Our
taxi ride was filled with laughter – two of our friends were literally in the
trunk, holding our bags when we took sharp turns. It took about three hours to
go from Batur in the central mountains, to Munduk in North Bali, but we made
many stops to admire the valley and misty crater lakes on the way. Upon
arrival, we stopped in a shop to ask about hotels, and got told they had rooms
above the shop. We didn’t expect much, but to our surprise, we climbed the stairs
to find two brand new rooms with lovely wooden floor and plush beds. Such
hidden luxury! Furthermore, although the shop front was on the main road, our
balcony had amazing views of the green mountains of Munduk! This lucky find was
going to be a true blessing. Our hosts, Iluh and Nyoman, would become true
friends over the next couple of days.
North Bali has so much to offer in terms of sightseeing |
The
simple village of Munduk is one of Bali’s ‘most appealing mountain retreats’
according to the Lonely Planet. The next morning, Iluh and her husband drove us to the nearest
town for us to use the ATM. Little did we know it would take more than 30
minutes to drive there! They showed us around the local market and Iluh bought
a ton of fresh fruits for us, refusing any money towards it (we sneaked in a
small extra when we settled the bill). They drove us to our friends’ hotel
where we had arranged to explore the area on foot with them, in a walking tour.
The
trekking started in narrow paths leading to waterfalls, amongst giant bamboo
trees and cacao plantations. The strong smell of cloves is ever-present in
Munduk, one of the main production in the area. Skinny, tall ladders take
locals to the top of the tree, where they pick the clove fruits and drop them into huge
cloth bags. They are then laid in the sun on mats and dried. We walked in the
forest for a few hours until reaching town again, on time for a lunch break.

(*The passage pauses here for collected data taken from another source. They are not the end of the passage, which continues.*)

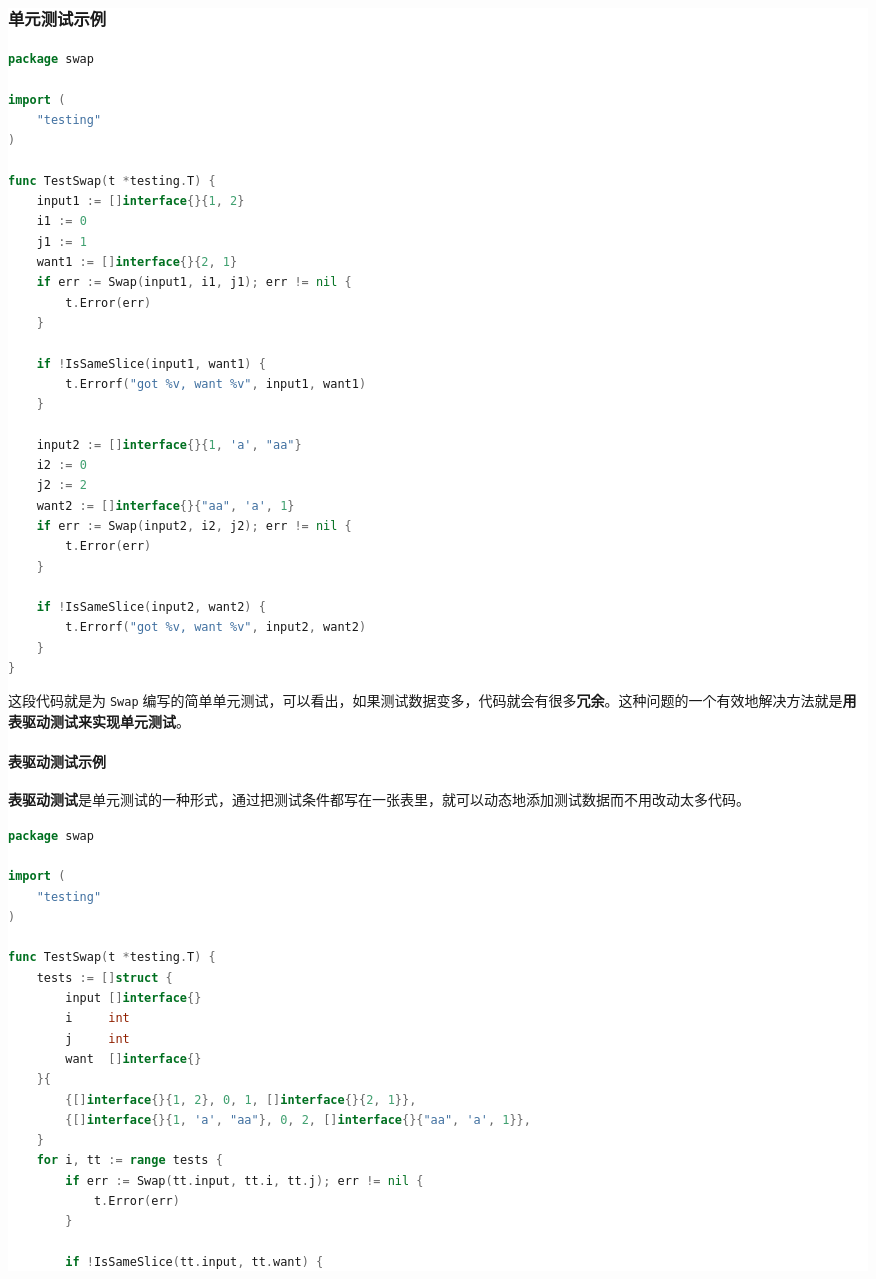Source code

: ### 单元测试示例

```go
package swap

import (
	"testing"
)

func TestSwap(t *testing.T) {
	input1 := []interface{}{1, 2}
	i1 := 0
	j1 := 1
	want1 := []interface{}{2, 1}
	if err := Swap(input1, i1, j1); err != nil {
		t.Error(err)
	}

	if !IsSameSlice(input1, want1) {
		t.Errorf("got %v, want %v", input1, want1)
	}

	input2 := []interface{}{1, 'a', "aa"}
	i2 := 0
	j2 := 2
	want2 := []interface{}{"aa", 'a', 1}
	if err := Swap(input2, i2, j2); err != nil {
		t.Error(err)
	}

	if !IsSameSlice(input2, want2) {
		t.Errorf("got %v, want %v", input2, want2)
	}
}
```

这段代码就是为 `Swap` 编写的简单单元测试，可以看出，如果测试数据变多，代码就会有很多**冗余**。这种问题的一个有效地解决方法就是**用表驱动测试来实现单元测试**。

#### 表驱动测试示例

**表驱动测试**是单元测试的一种形式，通过把测试条件都写在一张表里，就可以动态地添加测试数据而不用改动太多代码。

```go
package swap

import (
	"testing"
)

func TestSwap(t *testing.T) {
	tests := []struct {
		input []interface{}
		i     int
		j     int
		want  []interface{}
	}{
		{[]interface{}{1, 2}, 0, 1, []interface{}{2, 1}},
		{[]interface{}{1, 'a', "aa"}, 0, 2, []interface{}{"aa", 'a', 1}},
	}
	for i, tt := range tests {
		if err := Swap(tt.input, tt.i, tt.j); err != nil {
			t.Error(err)
		}

		if !IsSameSlice(tt.input, tt.want) {
```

The second part of our walk went through rice paddies, small villages and farms,
taking about an hour and a half.
Cloves at various stage of drying |
Waterfall |
Farmer's paradise - Rice field |
Unfortunately, Chris had to return to the
hotel with nausea and stomach cramps. Upon my return, I saw that Iluh had done
more than enough to help him out, giving him medicinal herbal tea and red rice
porridge to settle his stomach. What an angel! She kept checking up on him and
offering help.
The
only realistic way to explore the area is with your own transport and being six
of us, it was very affordable to rent a private taxi. We chose to follow the group when they were
ready to go back down South, but it might be one of our only regret in Bali. We
could have stayed in Munduk a lot longer, enjoying Iluh and Nyoman’s company and
getting to know the local customs more.